By analyzing existing cross correlation between Sony Corp and The Singing Machine, you can compare the effects of market volatilities on Sony Corp and Singing Machine and check how they will diversify away market risk if combined in the same portfolio for a given time horizon. You can also utilize pair trading strategies of matching a long position in Sony Corp with a short position of Singing Machine. Check out your portfolio center. Please also check ongoing floating volatility patterns of Sony Corp and Singing Machine.

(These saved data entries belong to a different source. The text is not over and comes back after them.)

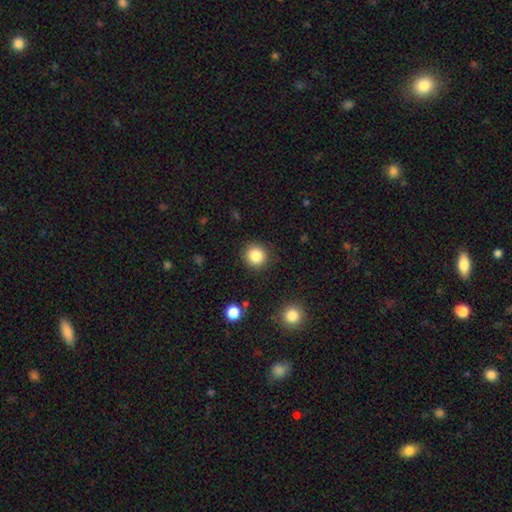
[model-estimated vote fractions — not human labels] Smooth or featured? smooth (85%)
How rounded? round (93%)
Merging? none (89%)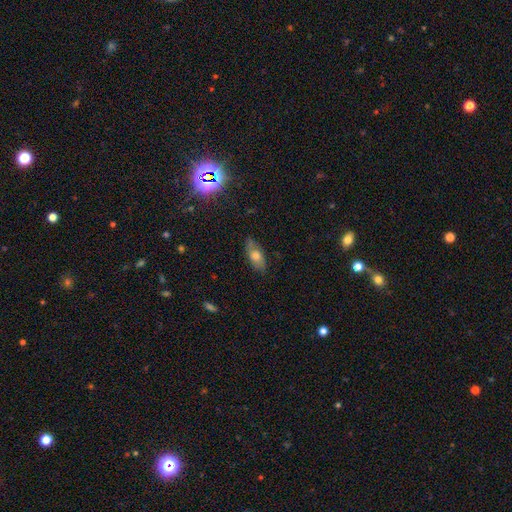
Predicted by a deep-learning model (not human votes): Smooth or featured? smooth (65%)
How rounded? in between (81%)
Merging? none (76%)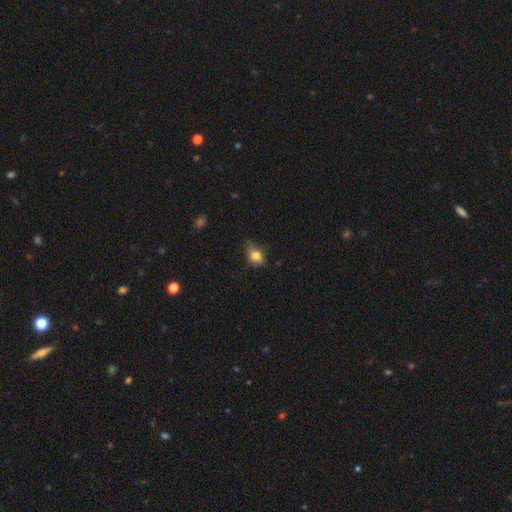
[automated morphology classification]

Diversification Opportunities for Sony Corp and Singing Machine

0.0
  Correlation Coefficient

Pay attention - limited upside

The 3 months correlation between Sony and Singing is 0.0. Overlapping area represents the amount of risk that can be diversified away by holding Sony Corp and The Singing Machine in the same portfolio, assuming nothing else is changed. The correlation between historical prices or returns on Singing Machine and Sony Corp is a relative statistical measure of the degree to which these equity instruments tend to move together. The correlation coefficient measures the extent to which returns on Sony Corp are associated (or correlated) with Singing Machine. Values of the correlation coefficient range from -1 to +1, where. The correlation of zero (0) is possible when the price movement of Singing Machine has no effect on the direction of Sony Corp i.e., Sony Corp and Singing Machine go up and down completely randomly.

Pair Corralation between Sony Corp and Singing Machine

Assuming the 90 days horizon Sony Corp is expected to generate 9.03 times more return on investment than Singing Machine. However, Sony Corp is 9.03 times more volatile than The Singing Machine. It trades about 0.16 of its potential returns per unit of risk. The Singing Machine is currently generating about -0.18 per unit of risk. If you would invest  9,483  in Sony Corp on August 30, 2024 and sell it today you would lose (7,410) from holding Sony Corp or give up 78.14% of portfolio value over 90 days.
Time Period3 Months [change]
DirectionFlat 
StrengthInsignificant
Accuracy80.95%
ValuesDaily Returns

Sony Corp  vs.  The Singing Machine

 Performance 
       Timeline  
Sony Corp 

Risk-Adjusted Performance

12 of 100

 
Weak
 
Strong
Good
Compared to the overall equity markets, risk-adjusted returns on investments in Sony Corp are ranked lower than 12 (%) of all global equities and portfolios over the last 90 days. Despite nearly conflicting forward-looking indicators, Sony Corp reported solid returns over the last few months and may actually be approaching a breakup point.
Singing Machine 

Risk-Adjusted Performance

0 of 100

 
Weak
 
Strong
Very Weak
Over the last 90 days The Singing Machine has generated negative risk-adjusted returns adding no value to investors with long positions. In spite of uncertain performance in the last few months, the Stock's fundamental indicators remain comparatively stable which may send shares a bit higher in December 2024. The newest uproar may also be a sign of mid-term up-swing for the firm private investors.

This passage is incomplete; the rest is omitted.